Escenario

Revelaciones: Despertar 

Por el año de 1947 empecé a tener conciencia social, debido a mi amistad con la escritora Argentina Díaz Lozano, con quien trabajé en el antiguo Museo Arqueológico.

Ella me ayudó a quitarme la venda de los ojos y ver cómo frente a unos cuantos ricos, la mayoría del pueblo guatemalteco era pobre o inmensamente pobre. Algo que nunca antes había notado y que jamás me había llamado la atención. Simplemente se trataba de una realidad que parecía que a nadie le importaba, por lo menos a mi familia, la cual, empezando por mi madre, desconocía o trataba de desconocer aquella dolorosa verdad.

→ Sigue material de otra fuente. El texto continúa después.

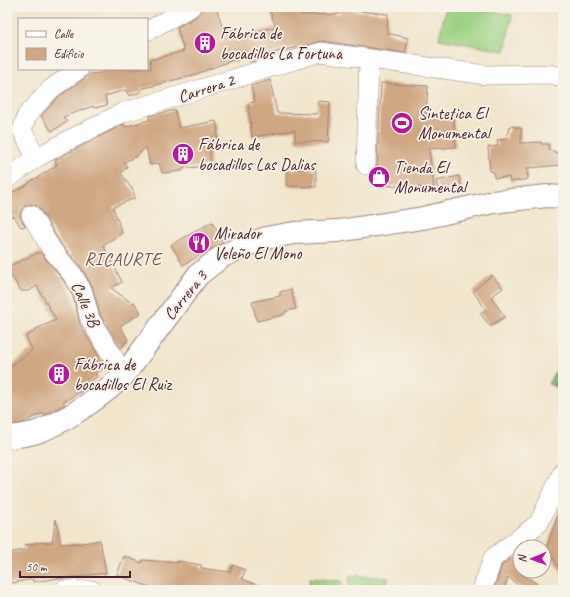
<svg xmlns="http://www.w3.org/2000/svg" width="570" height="597" viewBox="0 0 570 597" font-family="Caveat,sans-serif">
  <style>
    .forest { fill: url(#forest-firs); stroke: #64694e }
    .garden { fill: #9cd182; stroke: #737856 }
    .building { fill: #d0a783 }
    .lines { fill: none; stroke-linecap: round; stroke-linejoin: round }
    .minor-casing { stroke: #9e827c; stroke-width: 20 }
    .major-casing { stroke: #9e827c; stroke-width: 24 }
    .minor { stroke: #fff; stroke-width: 19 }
    .major { stroke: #fff; stroke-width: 22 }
    .labels { text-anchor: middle; stroke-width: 3.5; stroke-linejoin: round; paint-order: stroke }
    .poi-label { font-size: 17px; fill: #4a1f2b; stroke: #f7f3e8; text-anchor: start }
    .street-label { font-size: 17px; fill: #4a1f2b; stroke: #f7f3e8 }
    .neighbourhood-label { font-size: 18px; letter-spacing: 1px; fill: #794f4a; stroke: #f7f3e8 }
  </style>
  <defs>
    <pattern id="forest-firs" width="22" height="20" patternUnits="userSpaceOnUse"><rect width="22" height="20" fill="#7db370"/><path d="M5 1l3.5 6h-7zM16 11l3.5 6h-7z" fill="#68915c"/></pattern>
  </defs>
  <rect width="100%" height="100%" fill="#f7f3e8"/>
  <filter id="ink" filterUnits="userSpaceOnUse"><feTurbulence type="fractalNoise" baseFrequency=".025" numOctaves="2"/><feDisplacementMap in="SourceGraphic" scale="8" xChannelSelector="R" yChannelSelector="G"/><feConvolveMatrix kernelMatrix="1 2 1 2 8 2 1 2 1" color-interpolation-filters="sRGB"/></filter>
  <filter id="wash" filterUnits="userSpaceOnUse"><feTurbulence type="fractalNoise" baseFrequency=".012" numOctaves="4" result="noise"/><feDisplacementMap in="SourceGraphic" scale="16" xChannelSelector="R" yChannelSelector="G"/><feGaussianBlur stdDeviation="0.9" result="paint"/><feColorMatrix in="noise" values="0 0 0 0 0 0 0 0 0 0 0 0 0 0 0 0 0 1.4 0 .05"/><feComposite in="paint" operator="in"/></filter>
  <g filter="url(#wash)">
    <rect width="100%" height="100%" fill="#f1e5cc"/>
    <path class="forest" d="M563 366V390L548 384 554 373Z"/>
    <path class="garden" d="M446 7H467L512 15 505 51 439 39Z
      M350 575 388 578 386 590H348Z
      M310 578 342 581 341 590H309Z"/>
    <g id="blocks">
      <path class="building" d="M208 7H216L224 32 236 29 237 35 276 27 268 7H299L301 15 340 14V9L388 14 387 33 408 38 405 53 322 41 265 55V58L250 62 249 57 234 61 233 60 193 75 141 89V92L129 96 126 90 105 96 107 105 94 108 93 106 63 117 67 122 52 131 41 116 58 97 85 78 90 74 100 73 115 69H151L150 60 184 51 177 27 196 17 201 10Z
        M270 80 277 113 317 114 318 101 330 102 328 142 295 141V130L252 137 248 103 255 102 251 86Z
        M381 83 428 86 426 114 453 113 456 147 429 149 434 188 376 185Z
        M175 110 179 128 216 121 218 132 217 133 218 143 209 144 211 165 182 169V171L162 173 159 163 150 165 146 147 137 156 124 162 127 167 121 173 131 188H132L135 198 113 207 122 233 103 245 122 282 111 288 132 303 134 302 141 313 120 326 128 340 121 348 100 315 92 286 81 267 61 244 40 209 37 206 31 204 25 206 21 210 20 215 25 226 21 227 14 216 12 217 7 207V195L27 185 32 180H33L40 176 57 165 55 160 124 124 125 127 149 120V116Z
        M510 126 521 128V143L541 142V144H549V150L553 151 563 156V165L527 168 528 179 510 182 509 177 494 178V172L490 171 488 147 498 146 497 140 507 139V133H509Z
        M287 169 316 170V187L287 186Z
        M459 176 462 188 439 194 436 181Z
        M212 222 223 242 183 265 171 245Z
        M40 252 63 280 73 296 80 325 106 367 95 374 97 377 81 388 83 390 63 402 65 404 44 415 43 413 21 423 7 425V369L32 350 26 336 35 331 34 330 56 320 37 286 29 291H21L7 269V267Z
        M492 275 503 288 491 297 505 317 490 326 480 313 486 310 473 291Z
        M291 289 296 309 286 311 283 315 257 321 252 302 280 296V292Z
        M561 505H563V575L547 547Z
        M56 519 61 544 83 543 100 540 106 573 59 579V578L33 582V579L7 584V556L12 555V552L25 550 24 545 33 544V543L52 542Z
        M124 556 142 563V560L168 562V561L178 563V561L201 565V568L230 572 233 565 245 570 242 579 269 590H158L117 575Z
        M512 558 520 563V573L547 590H524L508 577 504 590H494L502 565Z"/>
    </g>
  </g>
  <g filter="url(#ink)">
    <use href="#blocks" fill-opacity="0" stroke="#9e827c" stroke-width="1"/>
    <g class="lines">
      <g class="minor-casing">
        <path id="minor" d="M147 31 191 7
          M36 158 22 130 27 115 51 89 79 69
          M366 165 369 59
          M7 179 36 158 67 141 124 112 152 104 321 52 486 75 549 74 563 77
          M31 215 52 250 72 274 83 292 90 319 124 375
          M64 590H92
          M482 590 493 558 539 523 563 471"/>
      </g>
      <g class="major-casing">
        <path id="major" d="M7 438C17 436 28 435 37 432 65 422 104 395 124 375L198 275 221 257 244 246 266 238 294 233 338 231 423 218 493 202 547 196 563 197"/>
      </g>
      <use href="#minor" class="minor"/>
      <use href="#major" class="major"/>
    </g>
  </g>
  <defs>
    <g id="building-disc" transform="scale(1.15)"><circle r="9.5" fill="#b5179e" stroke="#f7f3e8"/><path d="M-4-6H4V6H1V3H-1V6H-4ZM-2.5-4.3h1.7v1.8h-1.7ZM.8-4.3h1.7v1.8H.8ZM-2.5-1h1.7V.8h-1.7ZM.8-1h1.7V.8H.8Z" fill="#fff"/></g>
    <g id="stadium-disc" transform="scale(1.15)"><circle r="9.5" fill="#b5179e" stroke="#f7f3e8"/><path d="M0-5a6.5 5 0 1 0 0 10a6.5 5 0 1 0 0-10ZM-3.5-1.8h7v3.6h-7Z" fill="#fff"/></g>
    <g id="shop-disc" transform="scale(1.15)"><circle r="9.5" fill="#b5179e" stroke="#f7f3e8"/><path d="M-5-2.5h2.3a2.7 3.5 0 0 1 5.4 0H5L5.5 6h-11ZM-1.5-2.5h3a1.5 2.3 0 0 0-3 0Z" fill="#fff"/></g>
    <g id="restaurant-disc" transform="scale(1.15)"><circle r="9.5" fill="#b5179e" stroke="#f7f3e8"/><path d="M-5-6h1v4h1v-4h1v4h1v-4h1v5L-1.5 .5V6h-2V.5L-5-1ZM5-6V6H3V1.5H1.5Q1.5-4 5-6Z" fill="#fff"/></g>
  </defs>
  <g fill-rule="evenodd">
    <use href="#building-disc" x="205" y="43"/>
    <use href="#stadium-disc" x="402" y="123"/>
    <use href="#building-disc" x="183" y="154"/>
    <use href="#shop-disc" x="379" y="177"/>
    <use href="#restaurant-disc" x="199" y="243"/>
    <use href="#building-disc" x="59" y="374"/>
  </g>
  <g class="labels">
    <g class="poi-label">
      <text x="220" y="39">Fábrica de<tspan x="220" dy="20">bocadillos La Fortuna</tspan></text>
      <text x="418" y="119">Sintetica El<tspan x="418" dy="20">Monumental</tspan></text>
      <text x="198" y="150">Fábrica de<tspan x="198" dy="20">bocadillos Las Dalias</tspan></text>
      <text x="394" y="173">Tienda El<tspan x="394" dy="20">Monumental</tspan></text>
      <text x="214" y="239">Mirador<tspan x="214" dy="20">Veleño El Mono</tspan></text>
      <text x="74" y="370">Fábrica de<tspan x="74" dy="20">bocadillos El Ruiz</tspan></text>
    </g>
    <g class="street-label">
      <text transform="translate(206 88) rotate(-18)" y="6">Carrera 2</text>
      <text transform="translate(185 295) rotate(-51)" y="6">Carrera 3</text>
      <text transform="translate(86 304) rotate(66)" y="6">Calle 3B</text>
    </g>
    <g class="neighbourhood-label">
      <text x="123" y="265">RICAURTE</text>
    </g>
  </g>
  <rect width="570" height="597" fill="none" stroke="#f7f3e8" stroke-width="24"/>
  <rect x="18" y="18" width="130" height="52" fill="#f7f3e8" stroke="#b29e9c"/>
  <rect x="26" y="31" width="20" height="6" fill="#ffffff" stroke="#b29e9c"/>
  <text x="54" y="38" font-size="12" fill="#4a1f2b">Calle</text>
  <rect x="26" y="48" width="20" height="12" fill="#d0a783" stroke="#b29e9c"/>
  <text x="54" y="58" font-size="12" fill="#4a1f2b">Edificio</text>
  <g transform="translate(532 559) rotate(268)"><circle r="19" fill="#f7f3e8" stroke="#b29e9c"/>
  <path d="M0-3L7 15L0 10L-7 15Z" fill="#b5179e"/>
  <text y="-6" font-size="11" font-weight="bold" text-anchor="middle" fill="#4a1f2b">N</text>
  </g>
  <path d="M20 571v6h110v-6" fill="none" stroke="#4a1f2b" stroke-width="2"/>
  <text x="26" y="571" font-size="12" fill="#4a1f2b" stroke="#f7f3e8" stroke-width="3" paint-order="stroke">50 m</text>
</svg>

Claro que éramos pobres. Por algo mi madre me había puesto a trabajar a los 14 años, cuando me gradué de secretaria comercial y taquimecanógrafa. Su finalidad era poder casar a mis hermanos mayores con gente pudiente. A mí, la más pequeña, que me llevara el carajo. Lo que me salvó fue mi amor a los libros. Empecé leyendo novelitas de amor y terminé hundiéndome en Los miserables, de Víctor Hugo, el cual me despertó de mi sueño conformista. ¡Cómo me sacudió esta obra! Tanto, que al terminar de leerla había cambiado totalmente todas mis creencias. Desde entonces empecé a notar las injusticias sociales. ¿Es que antes no me había fijado en la miseria de la mayoría de los guatemaltecos? ¿Por qué lo veía como algo natural? Simplemente tenía ojos, pero no veía; oídos, pero no oía. Ciega y sorda, aceptando la visión social que tenía mi familia sin cuestionarla.

Sin duda fue entonces cuando empecé a escribir. Seré escritora –me decía- y denunciaré este mundo de injusticia. Con mi palabra cambiaría la sociedad. ¡Qué fácil me parecía! Pero debía estudiar. Obtener el título de bachiller en Ciencias y Letras para poder entrar en la Facultad de Humanidades de la Universidad de San Carlos.

Para mi buena suerte, la Facultad de Farmacia de la Usac había creado una escuela nocturna, en donde se podía estudiar el bachillerato. No lo dudé dos veces y empecé a asistir a las clases que eran de 7 a 10 de la noche. Si no comunista, mi pensamiento era —y continúa siendo— de izquierda. El mundo se volvió más ancho. Empecé por dejar de discriminar a ricos y pobres, morenos y blancos. Todos se volvieron simplemente seres humanos, aunque tenía cierto rencor hacia los ricos que permanecían ajenos a su prójimo.

Pero lo tremendo para mí es que quedé como una isla. Sin familia ni amigos, a no ser los que tenía en el Museo. Sin embargo, tuve la suerte de tener a un jefe estadounidense, el médico Paul Nesbitt. Vio mi interés por la lectura y el día de mi cumpleaños me regaló un libro voluminoso. Una novela sobre Galileo Galilei. Me devoré sus páginas y me empezó a interesar el contraste entre la ciencia y la religión. ¿En quién creería de hoy en adelante? Sin duda, en la ciencia. Ella me revelaría aquellas verdades que yo trataba de encontrar después de una intensa búsqueda. Todavía en la actualidad, cuando oigo hablar de Galileo, me entusiasmo y quiero saber más de su vida.

Mucho más adelante descubrí a Darwin y, por último, a Freud. Apasionada como soy, convertí sus ciencias en sólidas creencias, en nada desiguales a las creencias religiosas. Solo que en la ciencia encontraba menos trampas. Era algo que se abría y que siempre estaría descubriendo algo nuevo que podía o no contradecir los puntos de vista científicos anteriores.